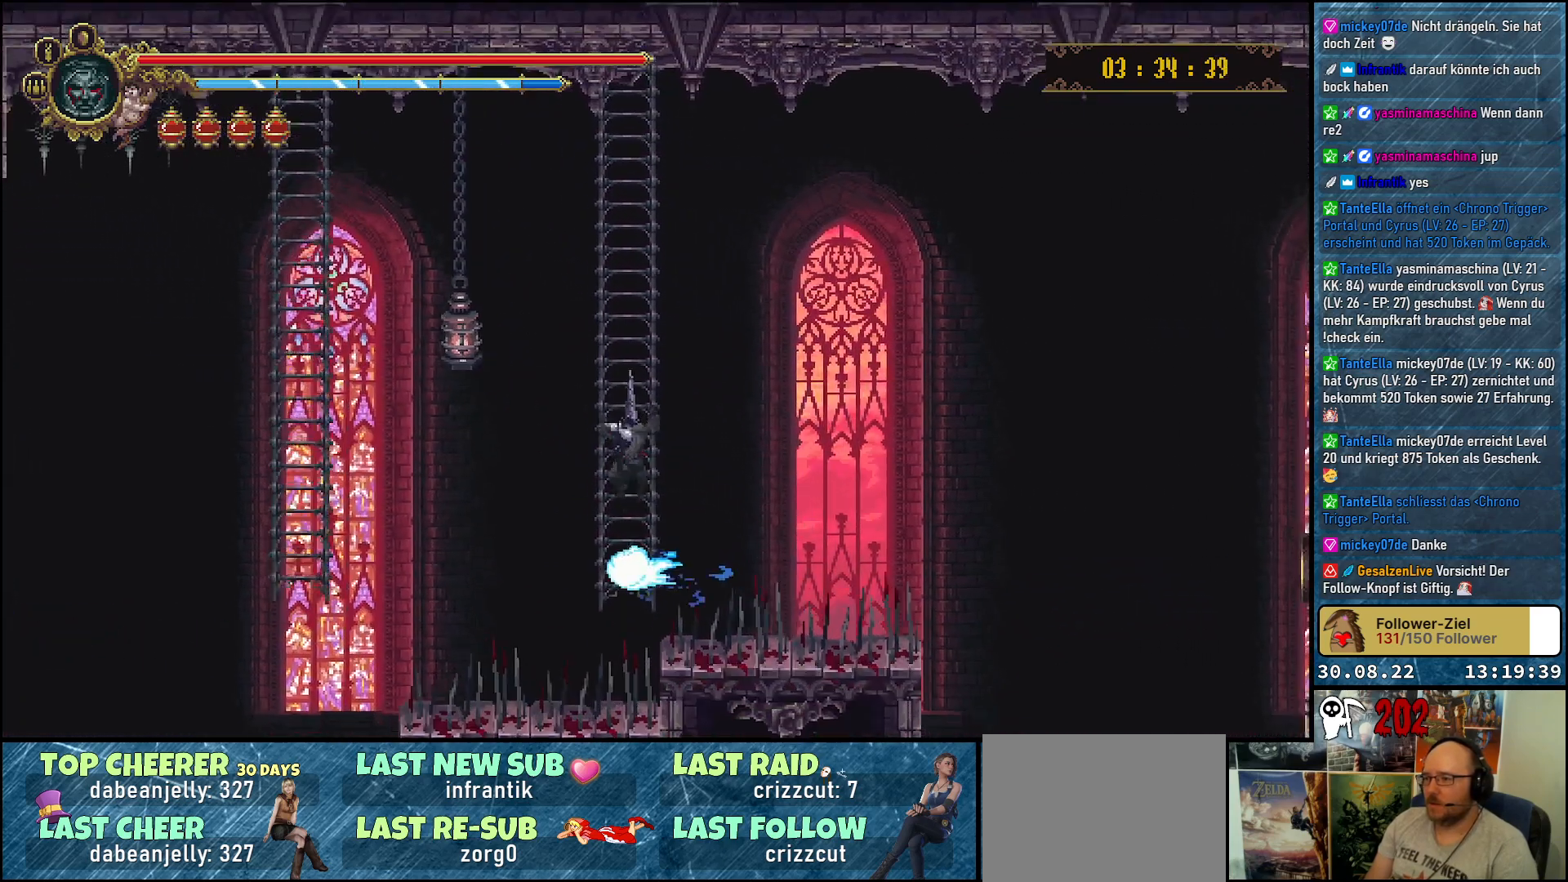
{"buttons": [], "left_stick": "center", "right_stick": "center", "events": [[350, "DPAD_UP", "up"]]}
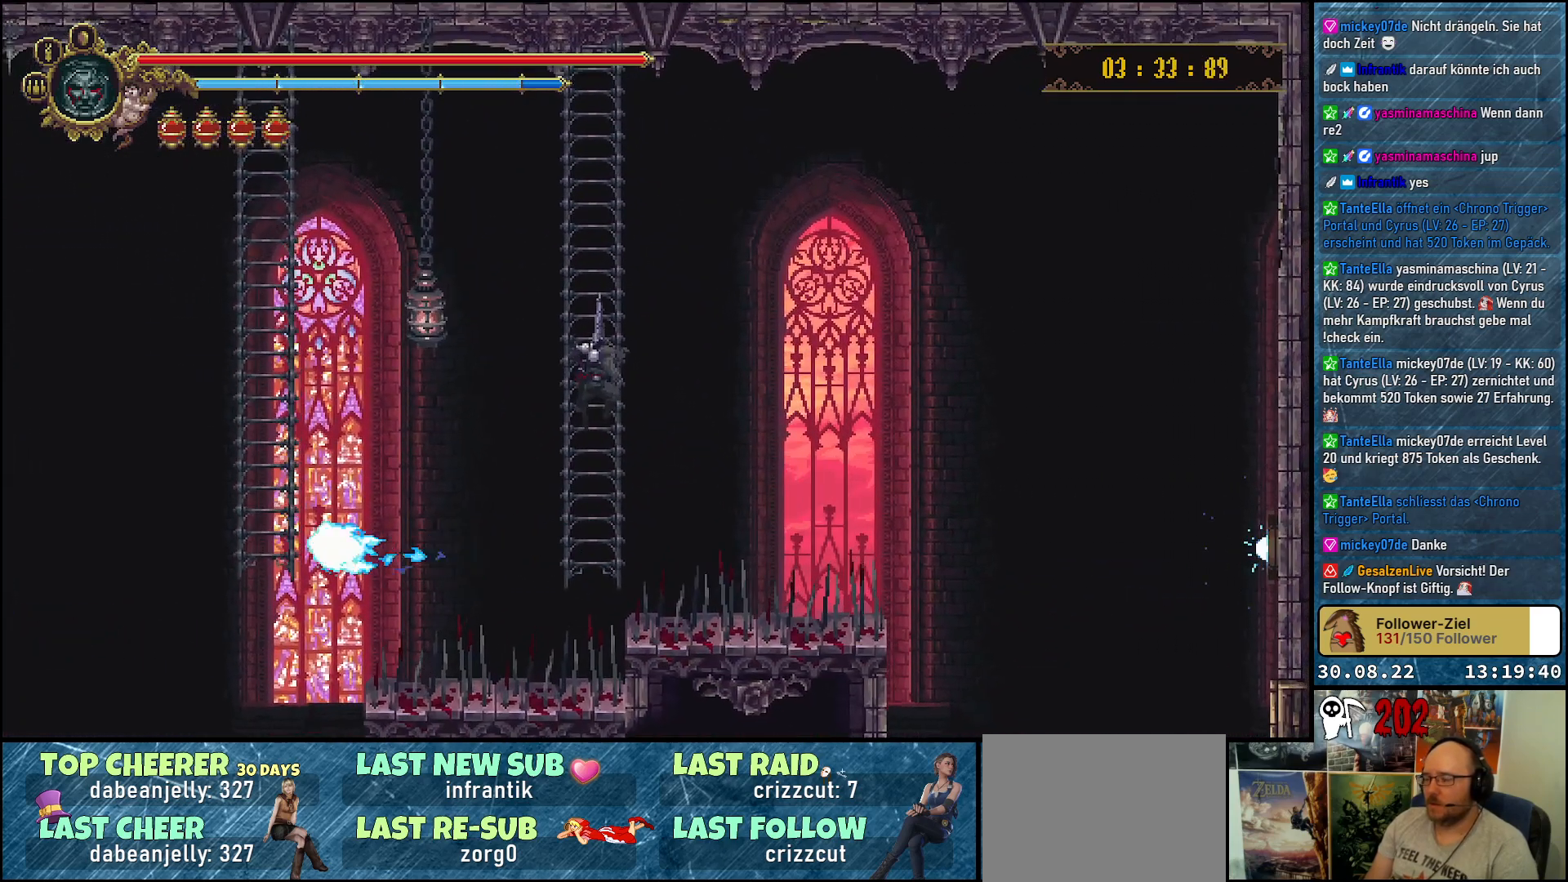
{"buttons": [], "left_stick": "center", "right_stick": "center", "events": []}
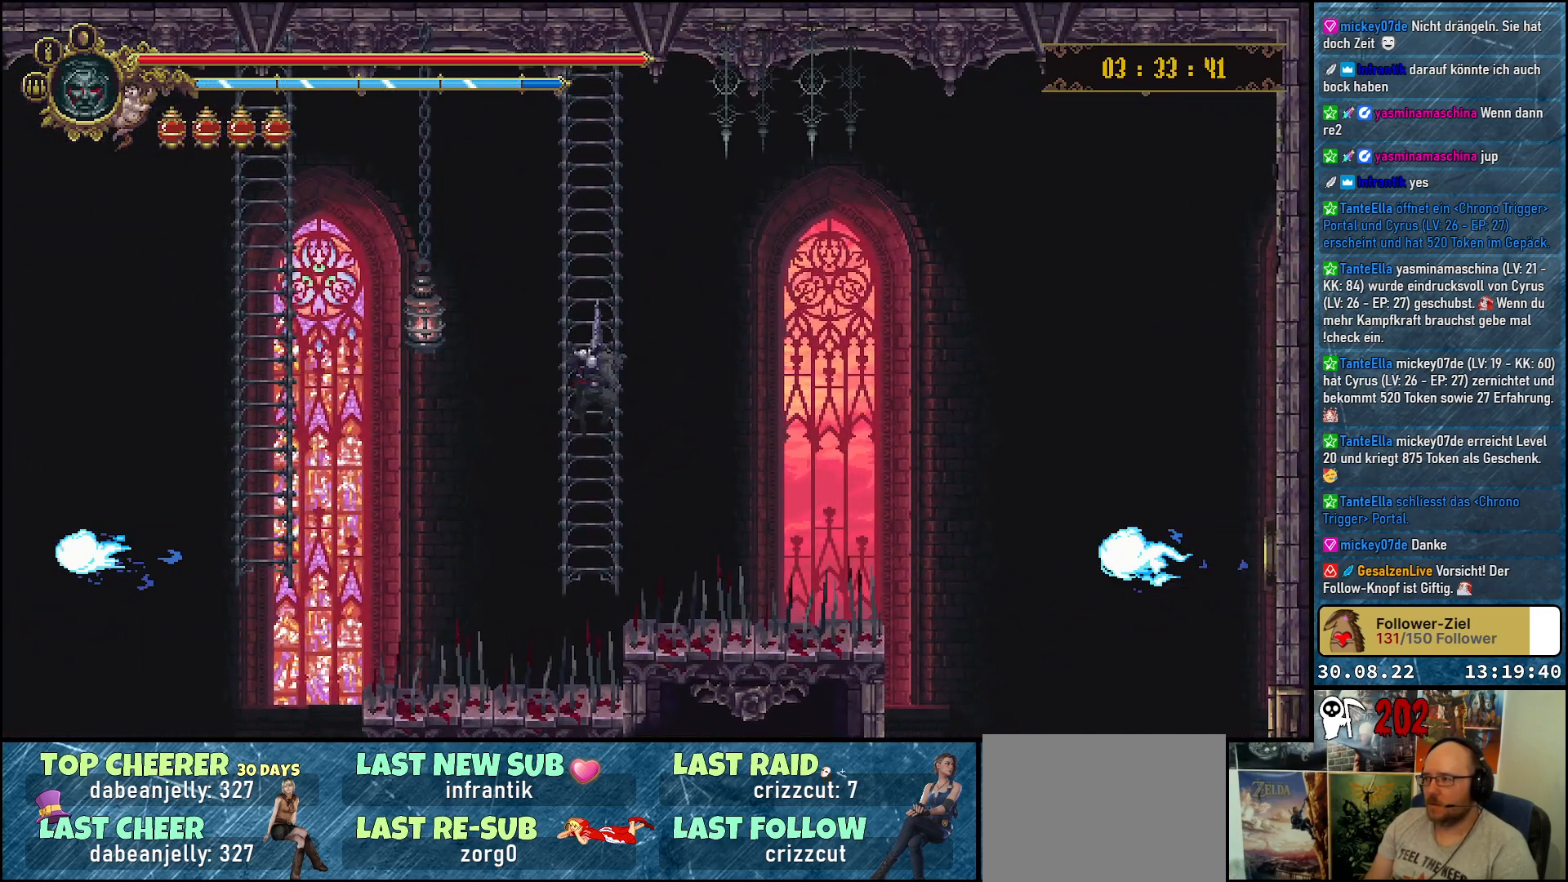
{"buttons": [], "left_stick": "center", "right_stick": "center", "events": []}
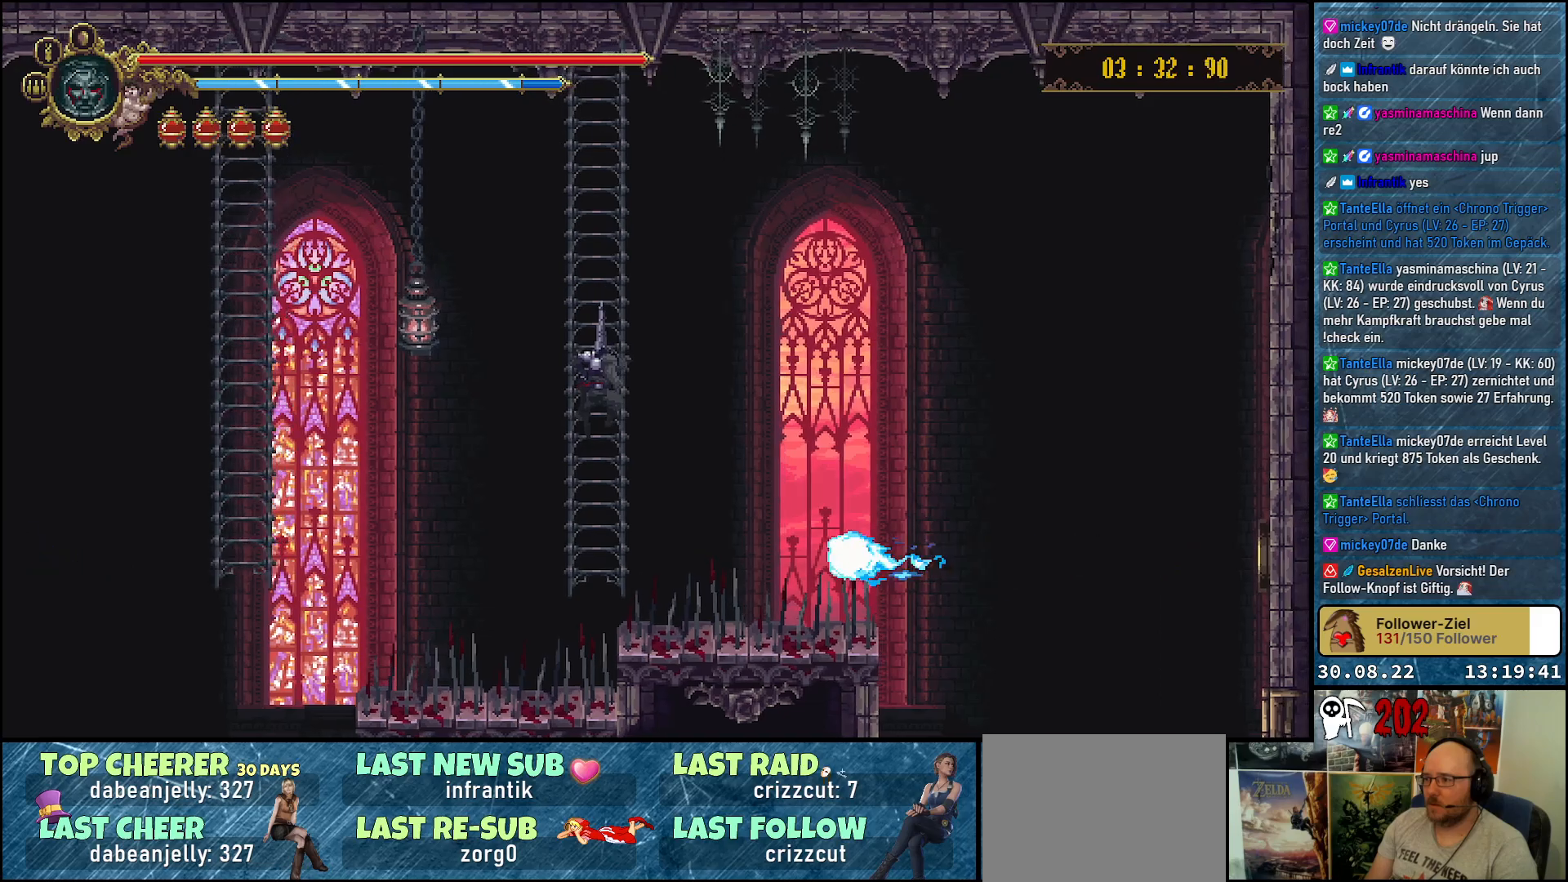
{"buttons": ["A", "DPAD_RIGHT"], "left_stick": "center", "right_stick": "center", "events": [[150, "DPAD_RIGHT", "down"], [183, "A", "down"]]}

**YOUR ASSIGNMENT:** What is needed is a word-for-word copy of the data above, free of any images.

**RESULT OF THIS EXERCISE:**
{"buttons": [], "left_stick": "center", "right_stick": "center", "events": [[350, "DPAD_UP", "up"]]}
{"buttons": [], "left_stick": "center", "right_stick": "center", "events": []}
{"buttons": [], "left_stick": "center", "right_stick": "center", "events": []}
{"buttons": ["A", "DPAD_RIGHT"], "left_stick": "center", "right_stick": "center", "events": [[150, "DPAD_RIGHT", "down"], [183, "A", "down"]]}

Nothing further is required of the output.